The BNPL business said it would use the increased debt facilities to help grow its UK, Australia and New Zealand loan books
Laybuy Group has signed a new $41.33 million debt facility with US specialist lenders Partners for Growth.
The company released a wide-ranging funding update on Friday, revealing it also increased its Kiwibank debt facility.
The buy now pay later (BNPL) business explained the limit had moved from NZ$20 million ($14.36 million) to NZ$30 million ($21.55 million).
The company said it would use the increased debt facilities to help grow its UK, Australia and New Zealand loan books.

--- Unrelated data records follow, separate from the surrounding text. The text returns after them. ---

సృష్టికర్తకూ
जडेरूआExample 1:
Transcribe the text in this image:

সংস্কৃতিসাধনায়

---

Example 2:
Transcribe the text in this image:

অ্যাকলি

Laybuy Group provides technology-driven payment platform both online and in store to customers in the UK, New Zealand, and Australia.

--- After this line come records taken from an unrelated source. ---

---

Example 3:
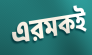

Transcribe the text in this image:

এরমকই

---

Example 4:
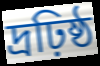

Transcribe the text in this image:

দ্রঢ়িষ্ঠ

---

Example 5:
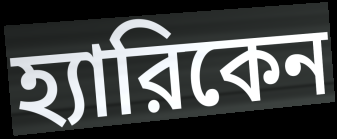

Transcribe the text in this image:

হ্যারিকেনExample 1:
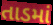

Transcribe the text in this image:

તાડમાં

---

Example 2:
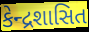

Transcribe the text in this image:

કેન્દ્રશાસિત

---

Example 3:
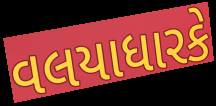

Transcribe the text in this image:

વલયાધારકે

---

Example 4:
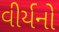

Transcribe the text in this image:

વીર્યનો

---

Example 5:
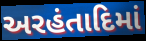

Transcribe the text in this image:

અરહંતાદિમાં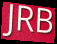
JRB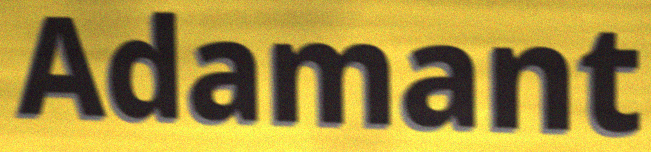
Adamant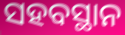
ସହବସ୍ଥାନ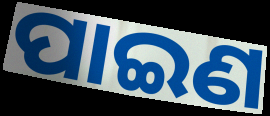
ପାଇଣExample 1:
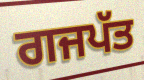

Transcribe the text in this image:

PFG is a private specialty lending firm that provides customized debt solutions to businesses, and delivers the capital necessary to enhance growth prospects.

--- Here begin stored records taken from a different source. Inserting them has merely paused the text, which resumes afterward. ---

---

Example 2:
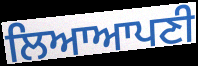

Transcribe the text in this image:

ਲਿਆਆਪਣੀ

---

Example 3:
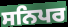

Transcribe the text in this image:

ਸਨਿਪਰ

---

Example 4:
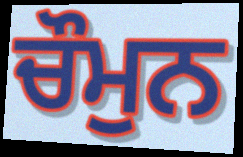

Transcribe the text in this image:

ਚੌਮੁਨ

Managing Director Gary Rohloff said it would also enable the business to hit its gross merchandise value goals.
Laybuy was pleased to confirm a new debt facility has been signed with Partners for Growth, a US-based specialist lending provider with a global reach, Mr Rohloff said. This new debt facility will enable Laybuy to further accelerate growth in the UK market.
He said: Combined with the increased facility limit on the Kiwibank facility, Laybuy is in a strong position to continue to deliver exceptional growth — with the ability to support GMV of up to NZ$2 billion ($1.44 billion).
Laybuy ended the September quarter with 11,700 merchants, a 57 per cent increase year on year, and 889,000 active customers — an 86 per cent rise on Q1 FY21.
The company’s quarterly gross merchandise value (GMV) for the quarter totalled NZ$206 million ($147.96 million) while its annualised GMV hit NZ$825 million ($592.54 million).